Short-Lived Sitcom Potpourri Pop-Out – CRACKING UP

Welcome to a new Wildcard Wednesday! This week, I’m sharing thoughts on a short-lived single-camera sitcom from the early 2000s. I thought about saving it to play alongside our upcoming coverage of Arrested Development, but I want to run this while it’s still fresh. As you’ll note, I’m retaining the straightforward, casual structure of my commentary as it would have appeared in a Potpourri entry, because the brevity is clarifying…


CRACKING UP (March 2004 – April 2004, FOX)

Premise: A psych student is summoned to a Beverly Hills house to work with an eccentric family’s youngest son — but he is the least of the problems.

Cast: Molly Shannon, Christopher McDonald, Caitlin Wachs, Jake Sandvig, Bret Loehr, David Walton, Jason Schwartzman

Writers: Mike White, David Hemingson, Rebecca Hughes, Al Higgins, Deborah Swisher, Dana Baratta

Thoughts: Although the setup of a live-in shrink for a family that’s teeming with dysfunction may seem like a free-for-all of broad humor that’s not well-tethered to the specifics of character or premise, this audacious single-cam from Mike White (School Of Rock, The White Lotus) is not only too hilarious to write off, it’s also well-crafted on a structural level, with just enough of an emotional engine (the relationship between the therapist and the youngest child, the only well-adjusted member of the bunch) to balance the outrageous and sometimes idea-led comedy, tying it to something that resembles a situation.
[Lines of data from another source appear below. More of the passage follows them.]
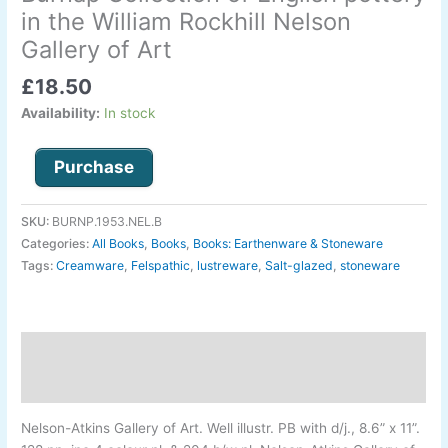
P.
in the William Rockhill Nelson
and
Gallery of Art
Harriet
C.
£
18.50
Burnap
Availability:
In stock
Collection
of
Purchase
English
pottery
in
SKU:
BURNP.1953.NEL.B
the
Categories:
All Books
,
Books
,
Books: Earthenware & Stoneware
William
Tags:
Creamware
,
Felspathic
,
lustreware
,
Salt-glazed
,
stoneware
Rockhill
Nelson
Gallery
of
Description
Art
Additional information
quantity
Nelson-
Atkins Gallery of Art
.
Well illustr. PB with d/j., 8.6” x 11”.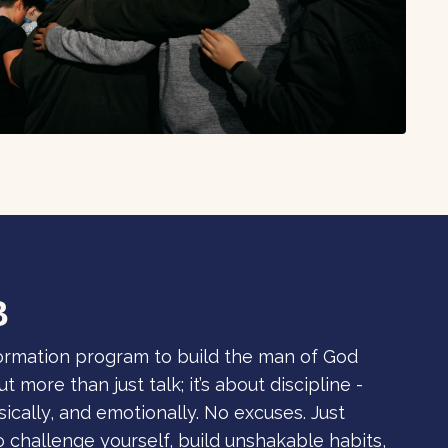
B
formation program to build the man of God
t more than just talk; it’s about discipline -
ysically, and emotionally. No excuses. Just
to challenge yourself, build unshakable habits,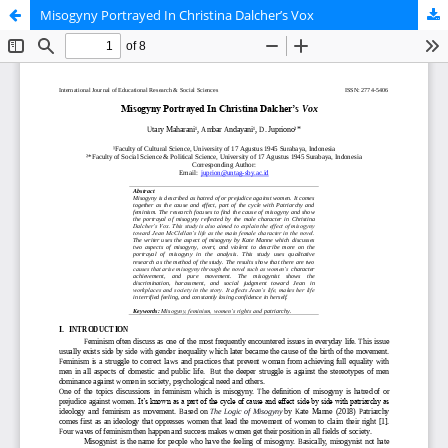
Misogyny Portrayed In Christina Dalcher’s Vox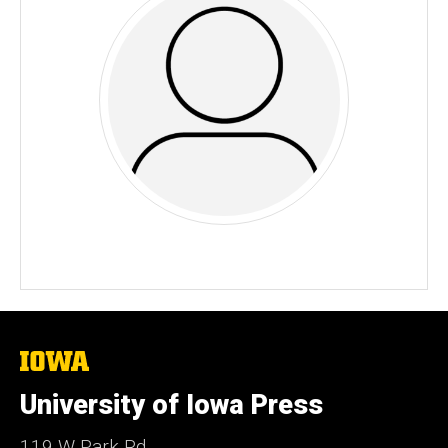
The
University
of
University of Iowa Press
Iowa
119 W Park Rd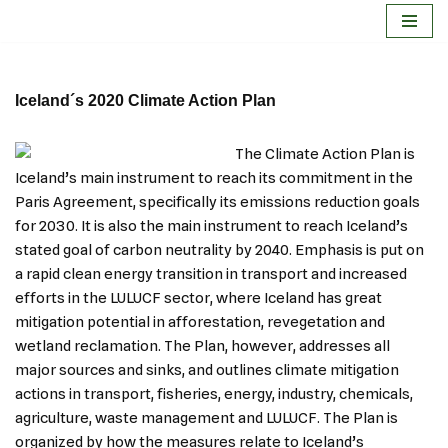
Skip
to
Iceland´s 2020 Climate Action Plan
content
The Climate Action Plan is
Iceland’s main instrument to reach its commitment in the
Paris Agreement, specifically its emissions reduction goals
for 2030. It is also the main instrument to reach Iceland’s
stated goal of carbon neutrality by 2040. Emphasis is put on
a rapid clean energy transition in transport and increased
efforts in the LULUCF sector, where Iceland has great
mitigation potential in afforestation, revegetation and
wetland reclamation. The Plan, however, addresses all
major sources and sinks, and outlines climate mitigation
actions in transport, fisheries, energy, industry, chemicals,
agriculture, waste management and LULUCF. The Plan is
organized by how the measures relate to Iceland’s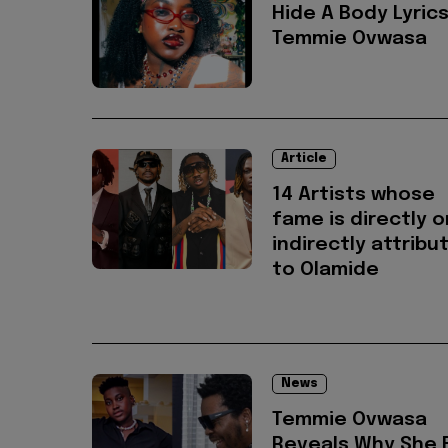
Hide A Body Lyrics
Temmie Ovwasa
Article
14 Artists whose
fame is directly o
indirectly attribu
to Olamide
News
Temmie Ovwasa
Reveals Why She F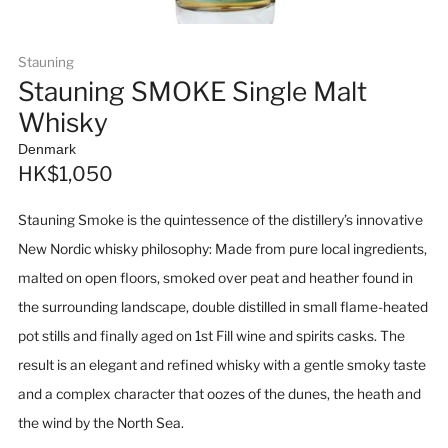
Stauning
Stauning SMOKE Single Malt
Whisky
Denmark
Sale
HK$1,050
price
Stauning Smoke is the quintessence of the distillery’s innovative
New Nordic whisky philosophy: Made from pure local ingredients,
malted on open floors, smoked over peat and heather found in
the surrounding landscape, double distilled in small flame-heated
pot stills and finally aged on 1st Fill wine and spirits casks. The
result is an elegant and refined whisky with a gentle smoky taste
and a complex character that oozes of the dunes, the heath and
the wind by the North Sea.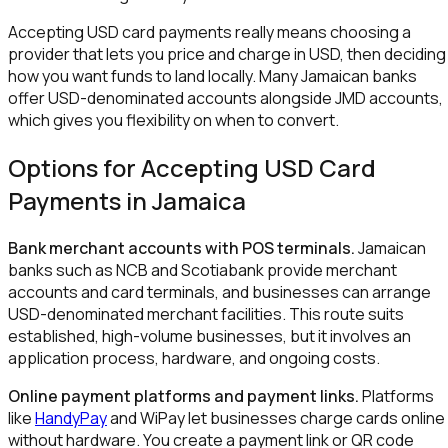
Accepting USD card payments really means choosing a
provider that lets you price and charge in USD, then deciding
how you want funds to land locally. Many Jamaican banks
offer USD-denominated accounts alongside JMD accounts,
which gives you flexibility on when to convert.
Options for Accepting USD Card
Payments in Jamaica
Bank merchant accounts with POS terminals.
Jamaican
banks such as NCB and Scotiabank provide merchant
accounts and card terminals, and businesses can arrange
USD-denominated merchant facilities. This route suits
established, high-volume businesses, but it involves an
application process, hardware, and ongoing costs.
Online payment platforms and payment links.
Platforms
like
HandyPay
and WiPay let businesses charge cards online
without hardware. You create a payment link or QR code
What’s more, the characters have specific, unique ways of being funny, and all the roles are well-cast — especially Molly Shannon and Christopher McDonald as the parents. In fact, though the storytelling is not as fast-paced and documentary-like, the wild laughs that come from these big characters and the ridiculous narrative ideas they invite feels very much in the vein of Arrested Development (a series coming up here soon on Sitcom Tuesdays). Cracking Up’s premise is more nebulous when it comes to story, but the primary setting inspires focus, and while it remains to be seen how long Cracking Up could have remained both funny and novel, in just a few episodes, it shows a lot of promise — promise that was already starting to erode under the duress of nervous network execs eager to smooth over its characters’ rough edges for a broader appeal. The first episodes are indeed the boldest and best, but if it had been allowed to go on as intended, the show likely would have thrived. Again, the situation seems dubious, but this cast and crew make for reliable hilarity.
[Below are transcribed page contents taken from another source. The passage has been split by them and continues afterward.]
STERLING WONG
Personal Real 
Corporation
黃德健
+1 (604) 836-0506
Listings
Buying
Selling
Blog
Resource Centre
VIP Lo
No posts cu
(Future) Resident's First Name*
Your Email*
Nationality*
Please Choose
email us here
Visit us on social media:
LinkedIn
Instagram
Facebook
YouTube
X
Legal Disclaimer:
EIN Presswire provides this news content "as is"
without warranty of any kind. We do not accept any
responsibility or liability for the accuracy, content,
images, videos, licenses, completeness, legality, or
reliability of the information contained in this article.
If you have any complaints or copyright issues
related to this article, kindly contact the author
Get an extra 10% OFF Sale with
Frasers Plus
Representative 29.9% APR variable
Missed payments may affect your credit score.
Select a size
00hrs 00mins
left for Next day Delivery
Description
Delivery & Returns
Episode Count: Twelve episodes produced; six broadcast.

Episodes Seen: All six broadcast episodes.

Key Episode (of Seen): #2: “Birds Do It” (03/10/04)

Why: The series’ second episode is the best example of the situation in narrative action, with all the characters allowed to be funny in unique ways, and the premise on full display — as this therapist tries to help the family but is undermined by his goofy friend, all while having his own life ruined in the process. Also, Zooey Deschanel guests. (See it here.)